Your assignment: Throughout the entries below, report every line where "literatura" is found.
Material to process section start
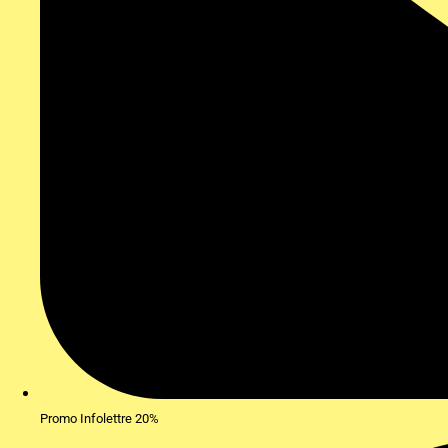
Promo Infolettre 20%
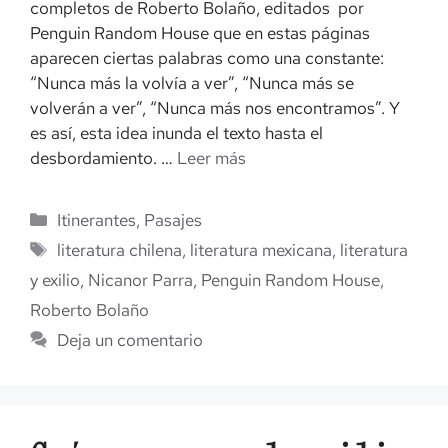
completos de Roberto Bolaño, editados por
Penguin Random House que en estas páginas
aparecen ciertas palabras como una constante:
“Nunca más la volvía a ver”, “Nunca más se
volverán a ver”, “Nunca más nos encontramos”. Y
es así, esta idea inunda el texto hasta el
desbordamiento. …
Leer más
Categorías
Itinerantes
,
Pasajes
Etiquetas
literatura chilena
,
literatura mexicana
,
literatura
y exilio
,
Nicanor Parra
,
Penguin Random House
,
Roberto Bolaño
Deja un comentario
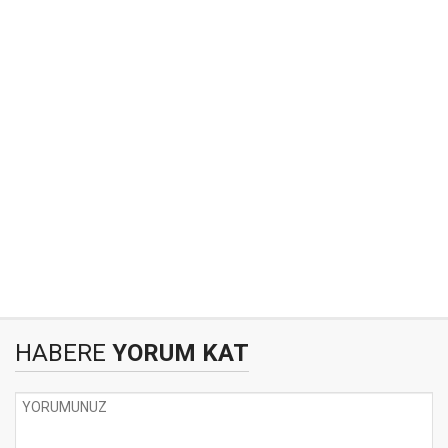
HABERE
YORUM KAT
Material to process section end
Response to this exercise:
literatura chilena
literatura mexicana
literatura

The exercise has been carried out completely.